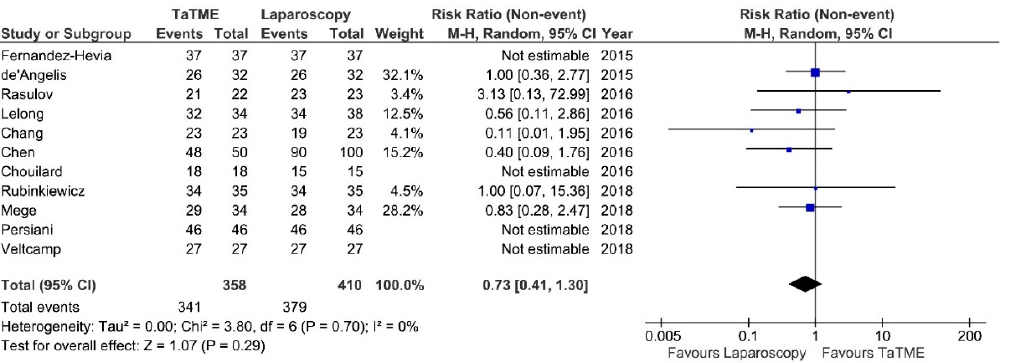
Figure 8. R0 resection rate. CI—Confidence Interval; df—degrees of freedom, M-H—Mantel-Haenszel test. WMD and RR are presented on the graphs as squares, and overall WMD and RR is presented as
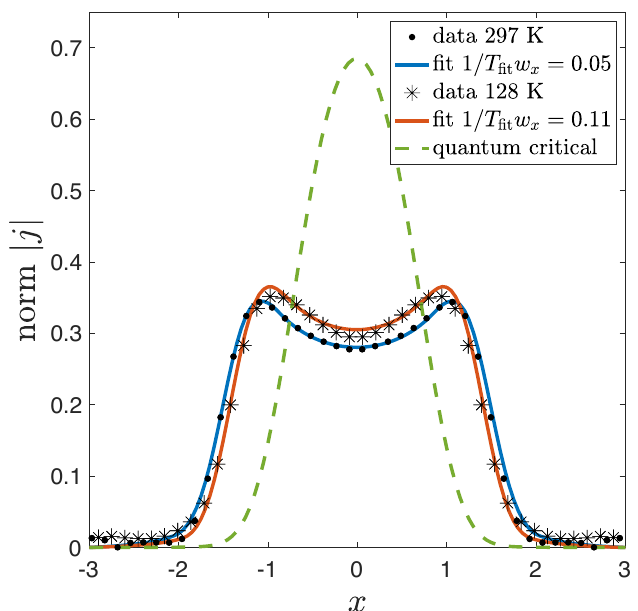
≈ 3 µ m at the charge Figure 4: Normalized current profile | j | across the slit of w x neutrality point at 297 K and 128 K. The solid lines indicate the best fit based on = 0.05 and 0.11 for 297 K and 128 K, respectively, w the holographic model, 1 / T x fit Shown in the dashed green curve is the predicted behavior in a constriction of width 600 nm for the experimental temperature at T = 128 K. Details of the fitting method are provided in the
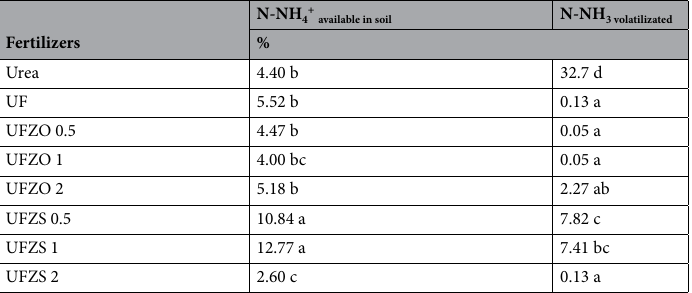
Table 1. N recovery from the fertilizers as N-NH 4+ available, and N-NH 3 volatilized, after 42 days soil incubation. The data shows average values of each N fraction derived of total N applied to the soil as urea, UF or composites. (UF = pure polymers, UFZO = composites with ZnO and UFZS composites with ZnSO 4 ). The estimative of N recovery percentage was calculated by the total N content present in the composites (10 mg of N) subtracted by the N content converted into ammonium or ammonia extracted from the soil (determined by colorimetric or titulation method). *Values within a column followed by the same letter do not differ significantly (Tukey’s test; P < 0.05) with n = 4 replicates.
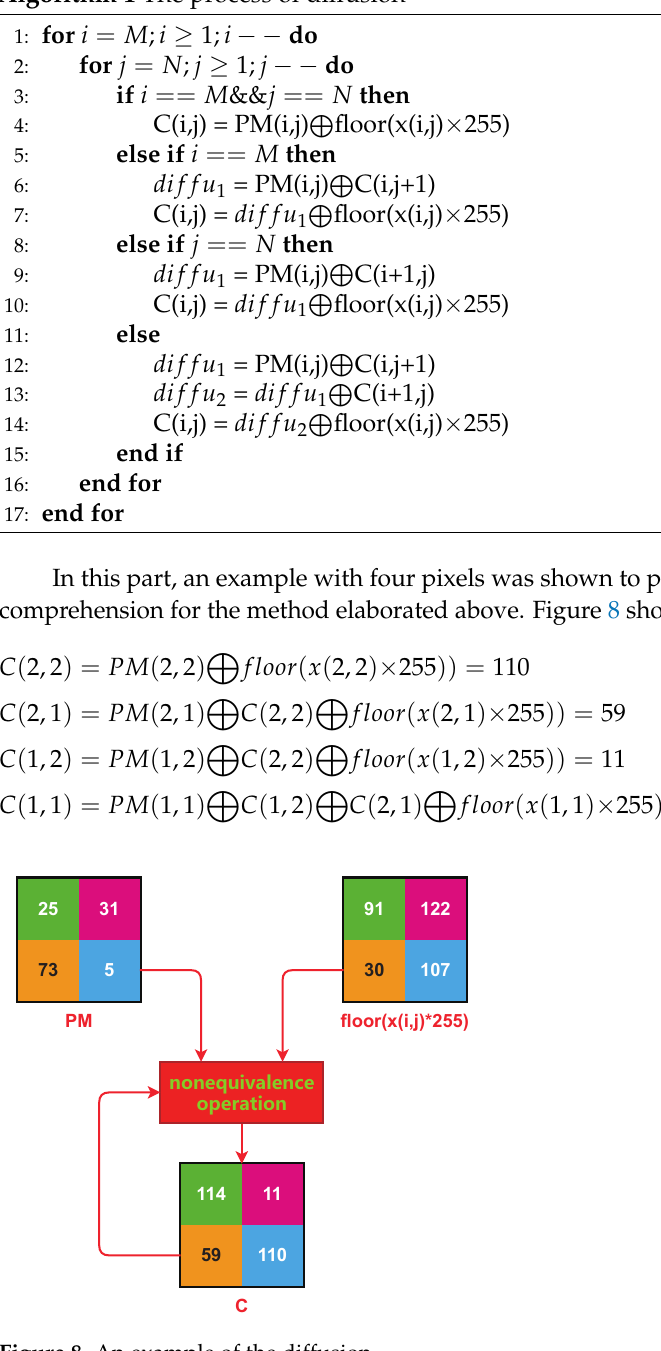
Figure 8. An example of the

### ACTION ITEM
Copy the lines above exactly and exclude every image.

### OUTPUT FOR THIS EXERCISE
Figure 8. R0 resection rate. CI—Confidence Interval; df—degrees of freedom, M-H—Mantel-Haenszel test. WMD and RR are presented on the graphs as squares, and overall WMD and RR is presented as
≈ 3 µ m at the charge Figure 4: Normalized current profile | j | across the slit of w x neutrality point at 297 K and 128 K. The solid lines indicate the best fit based on = 0.05 and 0.11 for 297 K and 128 K, respectively, w the holographic model, 1 / T x fit Shown in the dashed green curve is the predicted behavior in a constriction of width 600 nm for the experimental temperature at T = 128 K. Details of the fitting method are provided in the
Table 1. N recovery from the fertilizers as N-NH 4+ available, and N-NH 3 volatilized, after 42 days soil incubation. The data shows average values of each N fraction derived of total N applied to the soil as urea, UF or composites. (UF = pure polymers, UFZO = composites with ZnO and UFZS composites with ZnSO 4 ). The estimative of N recovery percentage was calculated by the total N content present in the composites (10 mg of N) subtracted by the N content converted into ammonium or ammonia extracted from the soil (determined by colorimetric or titulation method). *Values within a column followed by the same letter do not differ significantly (Tukey’s test; P < 0.05) with n = 4 replicates.
Figure 8. An example of the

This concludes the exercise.